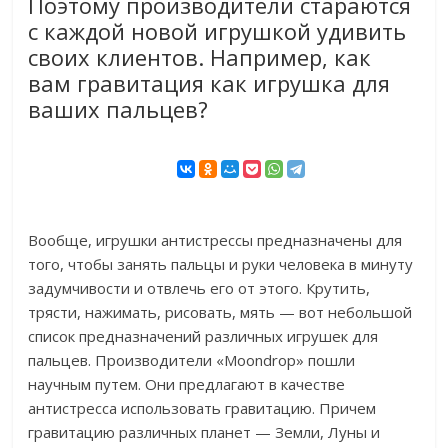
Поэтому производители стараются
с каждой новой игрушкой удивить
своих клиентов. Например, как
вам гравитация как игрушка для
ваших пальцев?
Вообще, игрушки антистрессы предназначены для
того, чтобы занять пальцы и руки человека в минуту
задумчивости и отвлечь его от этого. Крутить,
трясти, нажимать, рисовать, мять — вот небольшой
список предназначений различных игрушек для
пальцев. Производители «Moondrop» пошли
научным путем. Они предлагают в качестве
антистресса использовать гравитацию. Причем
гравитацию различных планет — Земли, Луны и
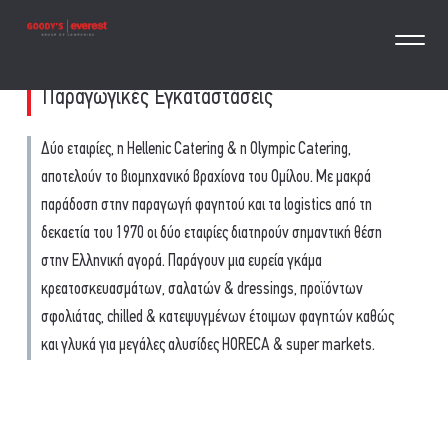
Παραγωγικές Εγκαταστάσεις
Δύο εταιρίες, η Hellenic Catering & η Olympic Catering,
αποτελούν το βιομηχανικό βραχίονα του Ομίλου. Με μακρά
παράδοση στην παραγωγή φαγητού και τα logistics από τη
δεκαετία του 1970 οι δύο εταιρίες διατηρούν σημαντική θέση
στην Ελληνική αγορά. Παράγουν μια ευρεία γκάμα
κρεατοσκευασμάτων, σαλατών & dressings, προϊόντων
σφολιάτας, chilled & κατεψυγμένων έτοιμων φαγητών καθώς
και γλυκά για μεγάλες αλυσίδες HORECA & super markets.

# # #

(TASK DESCRIPTION): With the pictures removed, write out exactly the lines from the line containing "научным путем. Они предлагают в качестве" through the last line of the material above, both included.

(SOLUTION FOR THIS EXERCISE):
научным путем. Они предлагают в качестве
антистресса использовать гравитацию. Причем
гравитацию различных планет — Земли, Луны и
Παραγωγικές Εγκαταστάσεις
Δύο εταιρίες, η Hellenic Catering & η Olympic Catering,
αποτελούν το βιομηχανικό βραχίονα του Ομίλου. Με μακρά
παράδοση στην παραγωγή φαγητού και τα logistics από τη
δεκαετία του 1970 οι δύο εταιρίες διατηρούν σημαντική θέση
στην Ελληνική αγορά. Παράγουν μια ευρεία γκάμα
κρεατοσκευασμάτων, σαλατών & dressings, προϊόντων
σφολιάτας, chilled & κατεψυγμένων έτοιμων φαγητών καθώς
και γλυκά για μεγάλες αλυσίδες HORECA & super markets.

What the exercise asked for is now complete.